Der geschätzte Kollege Andreas Winterer fragte mich gestern (im Zuge der Recherche für einen Beitrag im Hyperland-Blog des ZDF, Link folgt!), ob ich das Self Publishing schon für einen Wirtschaftsfaktor hielte. Eine interessante Frage – immerhin wird so viel darüber geschrieben, dass man diesen Verdacht gewinnen könnte…

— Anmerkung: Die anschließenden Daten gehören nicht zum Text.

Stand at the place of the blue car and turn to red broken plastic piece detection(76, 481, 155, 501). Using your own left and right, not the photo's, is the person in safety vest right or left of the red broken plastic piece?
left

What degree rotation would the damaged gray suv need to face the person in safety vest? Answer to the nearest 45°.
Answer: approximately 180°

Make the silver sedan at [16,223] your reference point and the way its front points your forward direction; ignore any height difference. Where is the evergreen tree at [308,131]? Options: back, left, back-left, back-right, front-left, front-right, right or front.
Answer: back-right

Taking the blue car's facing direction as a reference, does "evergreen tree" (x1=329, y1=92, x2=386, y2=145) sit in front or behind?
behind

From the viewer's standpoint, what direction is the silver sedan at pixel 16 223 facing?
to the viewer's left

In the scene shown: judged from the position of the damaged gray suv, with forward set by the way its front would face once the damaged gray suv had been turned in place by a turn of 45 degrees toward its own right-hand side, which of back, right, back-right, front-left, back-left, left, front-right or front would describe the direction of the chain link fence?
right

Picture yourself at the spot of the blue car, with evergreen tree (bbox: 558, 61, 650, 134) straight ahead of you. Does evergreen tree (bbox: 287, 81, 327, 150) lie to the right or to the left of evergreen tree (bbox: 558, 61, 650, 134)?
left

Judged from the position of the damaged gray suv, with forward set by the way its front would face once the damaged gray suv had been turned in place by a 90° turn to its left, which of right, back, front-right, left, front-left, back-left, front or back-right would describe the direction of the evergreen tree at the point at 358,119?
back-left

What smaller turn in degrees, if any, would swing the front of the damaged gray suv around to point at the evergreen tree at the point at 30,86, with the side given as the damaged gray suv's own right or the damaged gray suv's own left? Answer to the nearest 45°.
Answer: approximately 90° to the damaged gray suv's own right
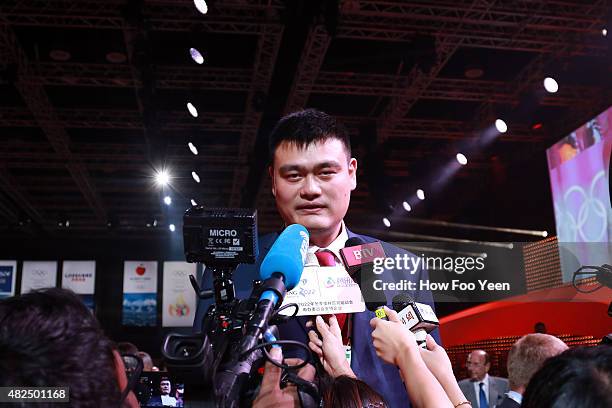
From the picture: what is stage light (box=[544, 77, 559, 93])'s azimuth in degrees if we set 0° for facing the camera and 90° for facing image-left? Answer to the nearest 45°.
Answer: approximately 45°

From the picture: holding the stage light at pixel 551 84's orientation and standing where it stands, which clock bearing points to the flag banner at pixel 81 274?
The flag banner is roughly at 2 o'clock from the stage light.

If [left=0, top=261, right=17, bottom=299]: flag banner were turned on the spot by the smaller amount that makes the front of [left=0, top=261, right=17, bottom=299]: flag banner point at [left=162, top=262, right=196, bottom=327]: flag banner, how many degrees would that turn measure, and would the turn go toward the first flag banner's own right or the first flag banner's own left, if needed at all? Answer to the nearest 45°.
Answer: approximately 90° to the first flag banner's own left

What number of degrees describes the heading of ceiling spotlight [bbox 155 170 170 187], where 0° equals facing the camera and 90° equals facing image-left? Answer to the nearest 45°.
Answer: approximately 0°

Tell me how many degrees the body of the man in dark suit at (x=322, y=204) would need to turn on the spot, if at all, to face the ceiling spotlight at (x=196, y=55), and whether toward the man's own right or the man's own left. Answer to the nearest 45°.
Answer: approximately 180°

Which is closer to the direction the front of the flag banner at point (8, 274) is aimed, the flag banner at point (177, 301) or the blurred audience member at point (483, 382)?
the blurred audience member

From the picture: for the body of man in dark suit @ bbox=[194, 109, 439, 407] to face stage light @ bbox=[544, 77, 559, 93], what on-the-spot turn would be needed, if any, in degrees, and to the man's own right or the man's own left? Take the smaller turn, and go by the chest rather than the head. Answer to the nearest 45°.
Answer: approximately 135° to the man's own left
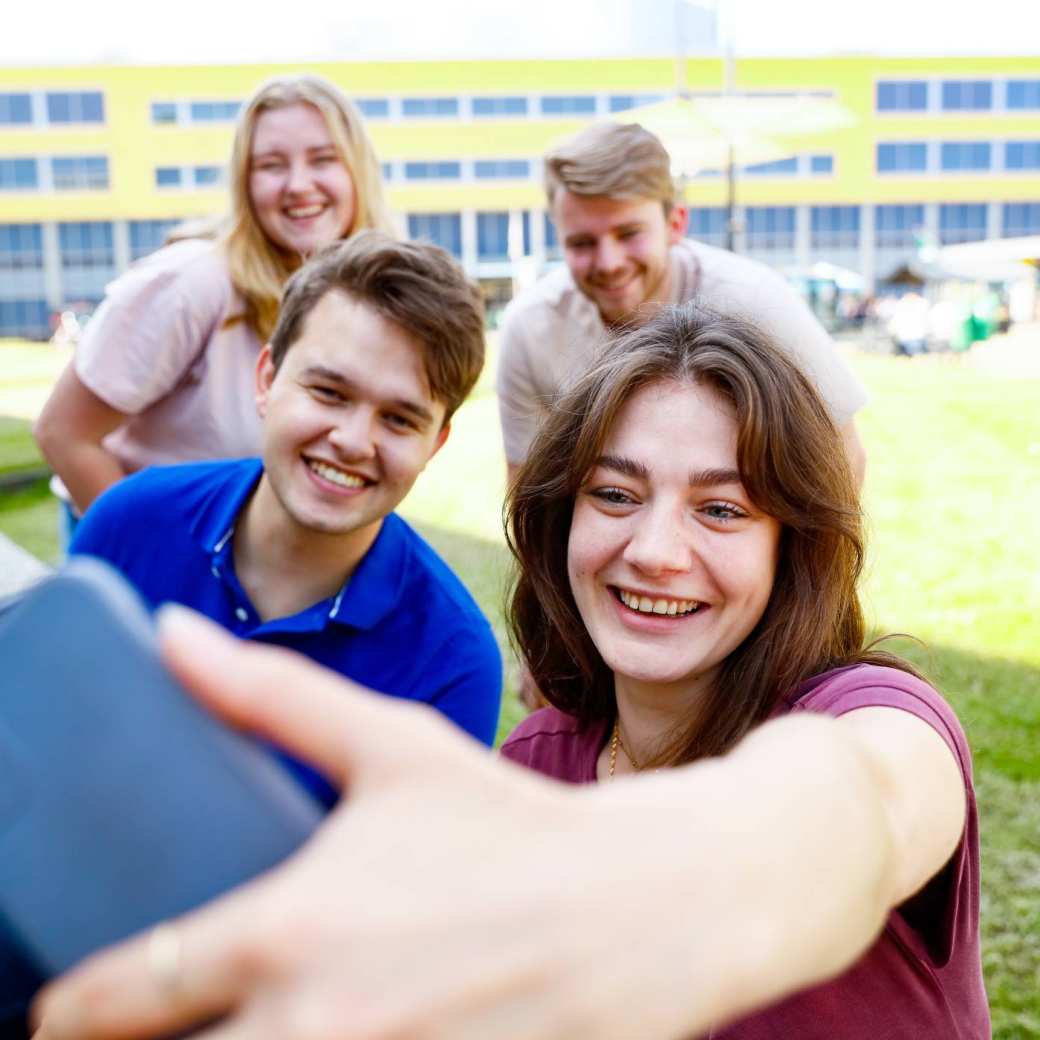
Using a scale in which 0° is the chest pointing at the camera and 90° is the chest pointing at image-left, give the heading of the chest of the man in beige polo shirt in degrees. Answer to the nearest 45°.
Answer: approximately 45°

Ich konnte nicht anders und habe mal nachgerechnet. Natürlich brauchte ich dafür ein paar Annahmen, die ich bewusst konservativ gewählt habe:
- Self Publishing spielt vor allem bei eBooks eine Rolle
- Bei Amazon tummelt sich der Großteil der Selbstverleger
- Amazon hat 40 Prozent Marktanteil am eBook-Markt
Laut Weltbild-Chef Carel Halff hatten eBooks 2012 einen Anteil von 4 Prozent am 4,2 Milliarden Euro schweren deutschen Publikums-Buchmarkt. Das ergibt 168 Millionen Euro Umsatz mit eBooks. 40 Prozent davon dürfte dann Amazon für sich verbuchen – also 67 Millionen Euro.

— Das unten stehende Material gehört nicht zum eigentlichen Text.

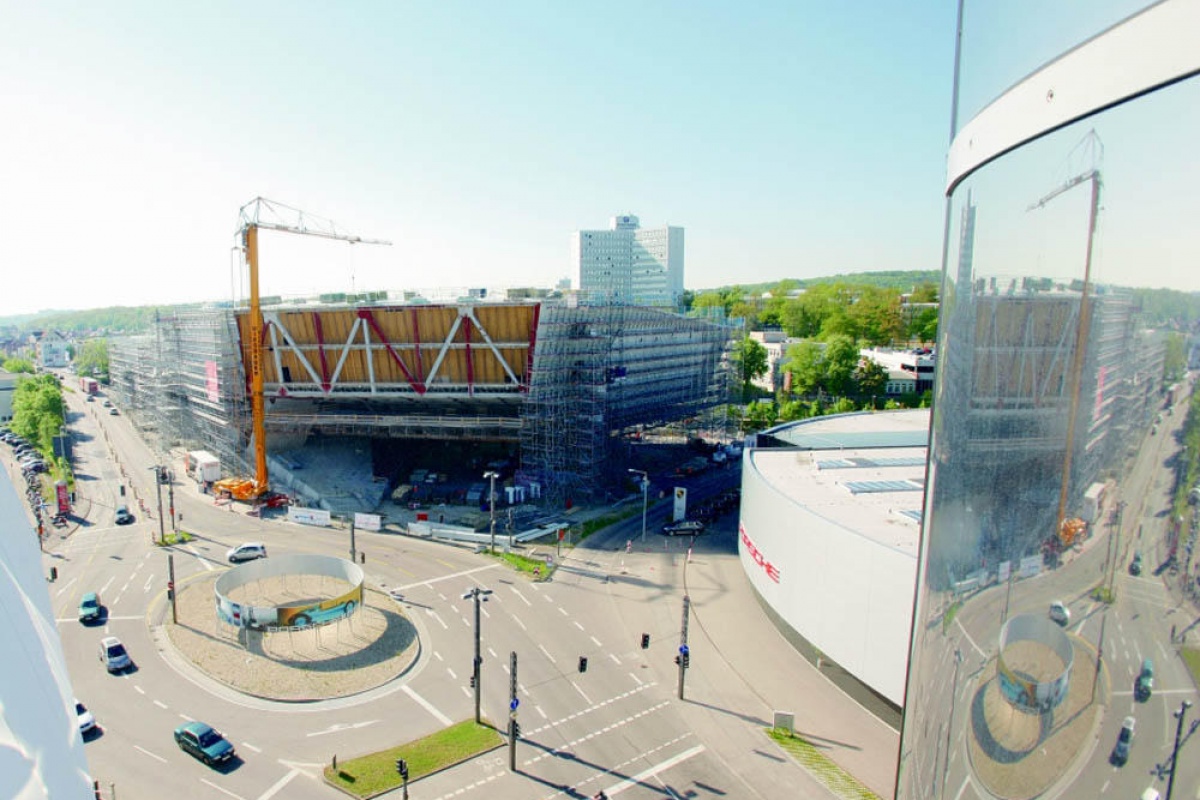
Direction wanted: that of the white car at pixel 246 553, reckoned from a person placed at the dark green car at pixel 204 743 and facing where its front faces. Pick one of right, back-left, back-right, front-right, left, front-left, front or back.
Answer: back-left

Wie groß ist der Self-Publisher-Anteil bei Amazon? In den Top 100, die wohl den Löwenanteil des Umsatzes machen, sind etwa ein Drittel der Titel verlagsunabhängig. Allerdings kosten die Indie-eBooks auch deutlich weniger als Verlagstitel, schätzungsweise zwei Drittel weniger. Von den 67 Millionen Euro eBook-Umsatz bleiben also 1/3 * 1/3 = 1/9, das sind rund 7 Millionen Euro.

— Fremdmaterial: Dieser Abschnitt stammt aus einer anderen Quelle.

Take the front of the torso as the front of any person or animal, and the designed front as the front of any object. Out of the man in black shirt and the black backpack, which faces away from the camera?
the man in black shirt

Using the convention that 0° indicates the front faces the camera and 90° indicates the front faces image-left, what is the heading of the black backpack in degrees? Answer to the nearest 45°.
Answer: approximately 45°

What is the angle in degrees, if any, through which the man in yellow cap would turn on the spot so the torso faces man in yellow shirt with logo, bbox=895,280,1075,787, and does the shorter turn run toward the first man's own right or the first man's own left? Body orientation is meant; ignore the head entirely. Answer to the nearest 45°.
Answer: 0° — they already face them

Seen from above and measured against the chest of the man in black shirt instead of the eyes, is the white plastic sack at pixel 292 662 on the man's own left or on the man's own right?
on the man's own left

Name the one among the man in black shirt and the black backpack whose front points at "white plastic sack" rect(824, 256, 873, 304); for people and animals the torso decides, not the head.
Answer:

Bezogen auf den gesamten Buchmarkt spielt das Self Publishing mit 0,17 Prozent also keine wirkliche Rolle. Das ändert sich auch nicht, wenn man die Zahlen großzügig hochsetzt. Lasst es 15, 20 oder 25 Millionen Euro sein – das ist der Jahresumsatz eines kleinen Mittelständlers.
Aber: Diese Rechnung berücksichtigt die Besonderheiten des deutschen Buchmarktes nicht. Durch die Preisbindung braucht der Leser nicht nach dem besten Preis zu suchen. Vielmehr kann er sich sehr frei entscheiden, wo er kauft. Also wählt er den Laden mit dem größten Angebot – und das ist Amazon. Durch KDP und vor allem auch KDP Select findet er dort eine ganze Menge Titel, die er nirgendwo anders kaufen kann und die zudem auch noch sehr günstig sind. Viel-Leser, weibliche Leser, interessiert das besonders – und wer einmal Amazon-Kunde ist, kauft dort auch andere Produkte. Damit wird Self Publishing auf schwer messbare Weise zu einem wichtigen Marketing-Faktor. Amazon hat im Vergleich zur Tolino-Allianz dabei den Vorteil, dass man auf Verlage keine besondere Rücksicht nehmen muss, Amazon ist egal, welches Buch den Umsatz und den Kunden bringt, während sich Tolino nach eigener Aussage zunächst den Verlagen als neuen Vertriebsweg empfehlen will.
Es gibt aber noch einen zweiten Aspekt: Inzwischen beobachten auch die Verlage das Self Publishing sehr genau und nehmen vielversprechende Autoren, die einen Bestseller gelandet haben, gern unter Vertrag. Das ist eine sichere Bank und erspart die Marktforschung – ist also auch eine Art Wirtschaftsfaktor. Immerhin hat die Shades-of-Grey-Reihe dem Milliardenkonzern Bertelsmann wohl gerade die Jahresbilanz gerettet. Die Self Publisher werden zwar zunehmend selbstbewusster, was ihre Verhandlungsposition stärkt, sie nehmen also nicht mehr jedes Angebot an, nur weil ein Verlagsname darauf steht. Aber trotzdem schätzen sie durchaus den Service, den ein Verlag bieten kann, und sind bei passendem Angebot durchaus zum temporären oder dauerhaften Seitenwechsel bereit.